### Your goal
Below are the entries. Transcribe exactly the lines from the one with "sıradaki kansere bağlı" through the one with "gelişmelerin ve erken tanı olanaklarının meme", ends included, and leave out all others.

*** Dataset ***

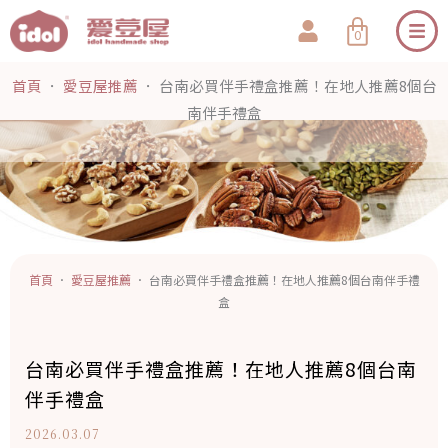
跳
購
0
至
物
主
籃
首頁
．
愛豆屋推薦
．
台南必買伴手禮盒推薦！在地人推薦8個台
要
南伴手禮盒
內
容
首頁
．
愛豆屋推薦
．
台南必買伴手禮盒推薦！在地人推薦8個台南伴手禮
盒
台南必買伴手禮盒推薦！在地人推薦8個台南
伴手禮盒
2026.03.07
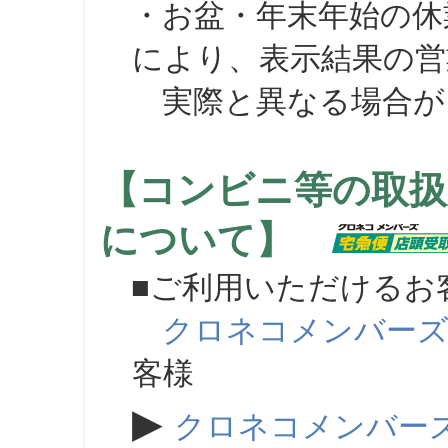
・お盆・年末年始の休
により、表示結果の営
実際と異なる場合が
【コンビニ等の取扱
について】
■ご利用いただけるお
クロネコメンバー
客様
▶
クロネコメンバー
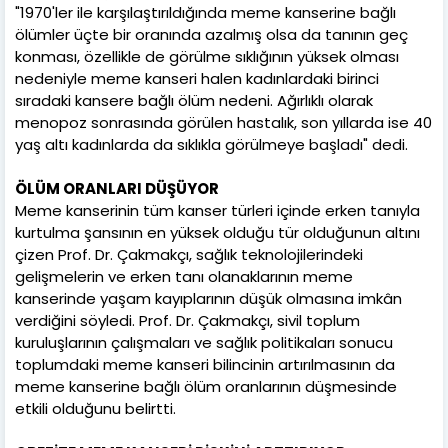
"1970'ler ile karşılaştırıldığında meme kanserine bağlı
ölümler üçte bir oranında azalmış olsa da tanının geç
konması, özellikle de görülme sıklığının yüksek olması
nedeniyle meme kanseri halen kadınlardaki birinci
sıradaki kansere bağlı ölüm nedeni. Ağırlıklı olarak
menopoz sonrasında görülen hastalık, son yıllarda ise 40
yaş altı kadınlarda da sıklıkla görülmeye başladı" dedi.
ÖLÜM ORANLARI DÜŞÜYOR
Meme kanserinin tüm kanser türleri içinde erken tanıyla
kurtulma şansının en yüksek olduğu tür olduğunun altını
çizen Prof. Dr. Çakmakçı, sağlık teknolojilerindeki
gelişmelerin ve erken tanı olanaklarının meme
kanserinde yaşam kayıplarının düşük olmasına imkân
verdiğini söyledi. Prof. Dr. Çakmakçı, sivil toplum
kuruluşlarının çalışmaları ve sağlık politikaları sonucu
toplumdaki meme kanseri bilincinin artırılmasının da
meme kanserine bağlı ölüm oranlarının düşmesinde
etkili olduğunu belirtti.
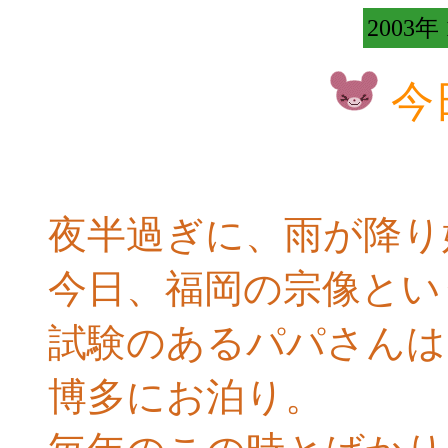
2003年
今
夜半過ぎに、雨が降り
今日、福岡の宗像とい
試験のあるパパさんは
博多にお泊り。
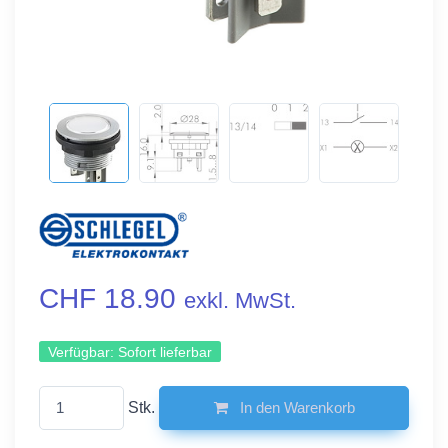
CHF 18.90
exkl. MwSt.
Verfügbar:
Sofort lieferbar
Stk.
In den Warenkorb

*** End of Dataset ***
*** Dataset ***

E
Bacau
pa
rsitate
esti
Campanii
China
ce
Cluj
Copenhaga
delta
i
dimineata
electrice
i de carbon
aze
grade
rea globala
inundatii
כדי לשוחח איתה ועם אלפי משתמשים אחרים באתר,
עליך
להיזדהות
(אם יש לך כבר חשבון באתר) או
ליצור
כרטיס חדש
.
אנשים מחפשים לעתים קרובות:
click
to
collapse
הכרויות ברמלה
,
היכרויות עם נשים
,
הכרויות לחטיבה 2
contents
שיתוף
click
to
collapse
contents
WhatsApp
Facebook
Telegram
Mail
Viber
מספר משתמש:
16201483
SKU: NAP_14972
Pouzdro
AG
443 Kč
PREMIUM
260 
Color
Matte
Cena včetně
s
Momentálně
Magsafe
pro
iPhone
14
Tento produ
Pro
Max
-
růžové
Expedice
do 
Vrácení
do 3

*** End of Dataset ***

### Output for this exercise
sıradaki kansere bağlı ölüm nedeni. Ağırlıklı olarak
menopoz sonrasında görülen hastalık, son yıllarda ise 40
yaş altı kadınlarda da sıklıkla görülmeye başladı" dedi.
ÖLÜM ORANLARI DÜŞÜYOR
Meme kanserinin tüm kanser türleri içinde erken tanıyla
kurtulma şansının en yüksek olduğu tür olduğunun altını
çizen Prof. Dr. Çakmakçı, sağlık teknolojilerindeki
gelişmelerin ve erken tanı olanaklarının meme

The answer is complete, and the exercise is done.